**Work request 1:** Copy the records word for word, from the line with "y suppliers" through the end of the records, including both of those lines. Leave out the pictures.

##### Reading passage #####

Re: Time delayed LR (WAS Re: logical replication restrictions) - Mailing list pgsql-hackers

From Dilip Kumar
Subject Re: Time delayed LR (WAS Re: logical replication restrictions)
Date
Msg-id CAFiTN-uiOgS6G3=Uq6QdKskm2_iPmv9Z8x7wxmEfnsMqyo7dOg@mail.gmail.com
Whole thread Raw
In response to RE: Time delayed LR (WAS Re: logical replication restrictions)  ("Takamichi Osumi (Fujitsu)" <osumi.takamichi@fujitsu.com>)
Responses Re: Time delayed LR (WAS Re: logical replication restrictions)  (Amit Kapila <amit.kapila16@gmail.com>)
RE: Time delayed LR (WAS Re: logical replication restrictions)  ("Hayato Kuroda (Fujitsu)" <kuroda.hayato@fujitsu.com>)
List pgsql-hackers
On Fri, Dec 23, 2022 at 9:16 PM Takamichi Osumi (Fujitsu)
<osumi.takamichi@fujitsu.com> wrote:
>
> On Thursday, December 22, 2022 3:02 PM Takamichi Osumi (Fujitsu) <osumi.takamichi@fujitsu.com> wrote:
> > Attached the updated patch.
> > Again, I used one basic patch in another thread to wake up logical replication
> > worker shared in [2] for TAP tests.
> The v11 caused a cfbot failure in [1]. But, failed tests looked irrelevant
> to the feature to me at present.
>

I have done some review for the patch and I have a few comments.

1.
A.
+       <literal>wal_sender_timeout</literal> on the publisher. Otherwise, the
+       walsender repeatedly terminates due to timeout during the delay of
+       the subscriber.


B.
+/*
+ * In order to avoid walsender's timeout during time delayed replication,
+ * it's necessaary to keep sending feedbacks during the delay from the worker
+ * process. Meanwhile, the feature delays the apply before starting the
+ * transaction and thus we don't write WALs for the suspended changes during
+ * the wait. Hence, in the case the worker process sends a feedback during the
+ * delay, avoid having positions of the flushed and apply LSN overwritten by
+ * the latest LSN.
+ */

- Seems like these two statements are conflicting, I mean if we are
sending feedback then why the walsender will timeout?

- Typo /necessaary/necessary


2.
+     *
+     * During the time delayed replication, avoid reporting the suspeended
+     * latest LSN are already flushed and written, to the publisher.
      */
Typo /suspeended/suspended

3.

##### Listed records #####

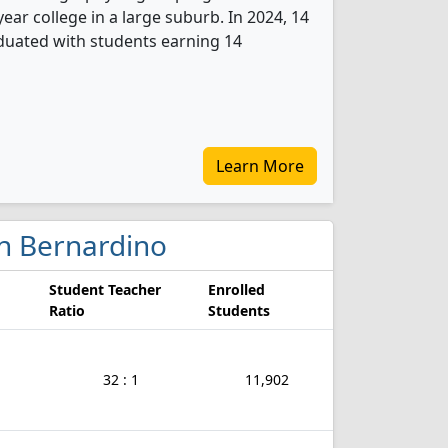
ear college in a large suburb. In 2024, 14
uated with students earning 14
Learn More
an Bernardino
Student Teacher
Enrolled
Ratio
Students
32 : 1
11,902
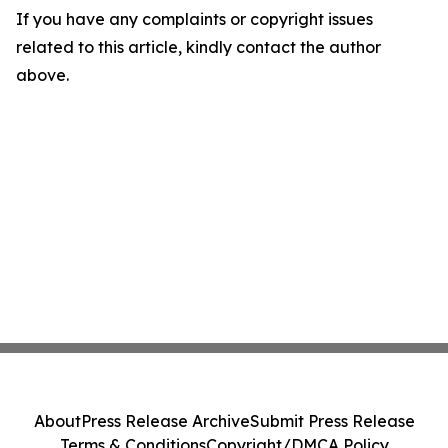
If you have any complaints or copyright issues
related to this article, kindly contact the author
above.
About
Press Release Archive
Submit Press Release
Terms & Conditions
Copyright/DMCA Policy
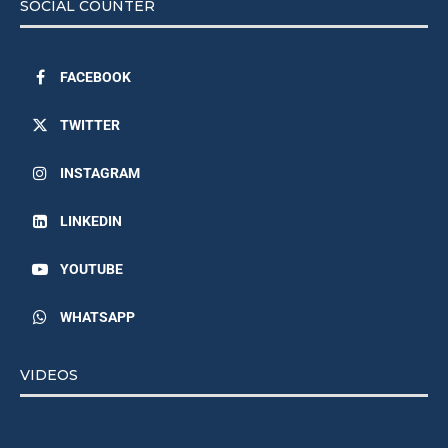
SOCIAL COUNTER
FACEBOOK
TWITTER
INSTAGRAM
LINKEDIN
YOUTUBE
WHATSAPP
VIDEOS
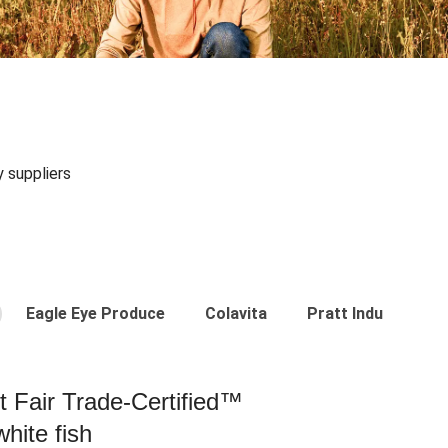
y suppliers
Eagle Eye Produce
Colavita
Pratt Industries
st Fair Trade-Certified™
hite fish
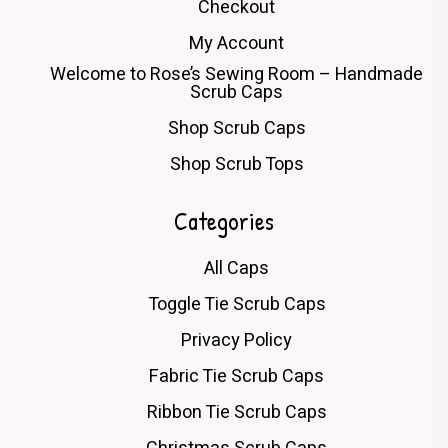
Checkout
My Account
Welcome to Rose’s Sewing Room – Handmade
Scrub Caps
Shop Scrub Caps
Shop Scrub Tops
Categories
All Caps
Toggle Tie Scrub Caps
Privacy Policy
Fabric Tie Scrub Caps
Ribbon Tie Scrub Caps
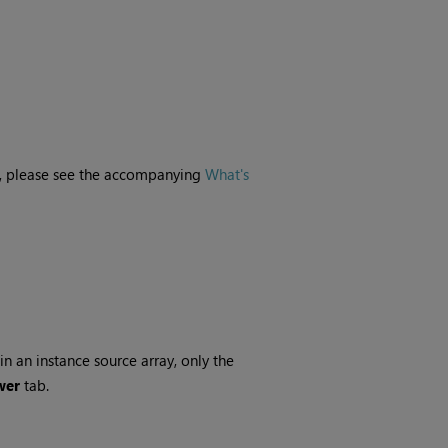
ne, please see the accompanying
What's
n an instance source array, only the
wer
tab.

#####

**Work request 2:** According to the code comment marked B in the mailing list message, why should the worker keep the flushed and apply LSN positions from being overwritten by the latest LSN when it sends feedback during the delay?

**Written answer 1:**
y suppliers
Eagle Eye Produce
Colavita
Pratt Industries
st Fair Trade-Certified™
hite fish
Checkout
My Account
Welcome to Rose’s Sewing Room – Handmade
Scrub Caps
Shop Scrub Caps
Shop Scrub Tops
Categories
All Caps
Toggle Tie Scrub Caps
Privacy Policy
Fabric Tie Scrub Caps
Ribbon Tie Scrub Caps
ne, please see the accompanying
What's
n an instance source array, only the
wer
tab.

**Written answer 2:** The feature delays the apply before starting the transaction, so no WAL is written for the suspended changes during the wait.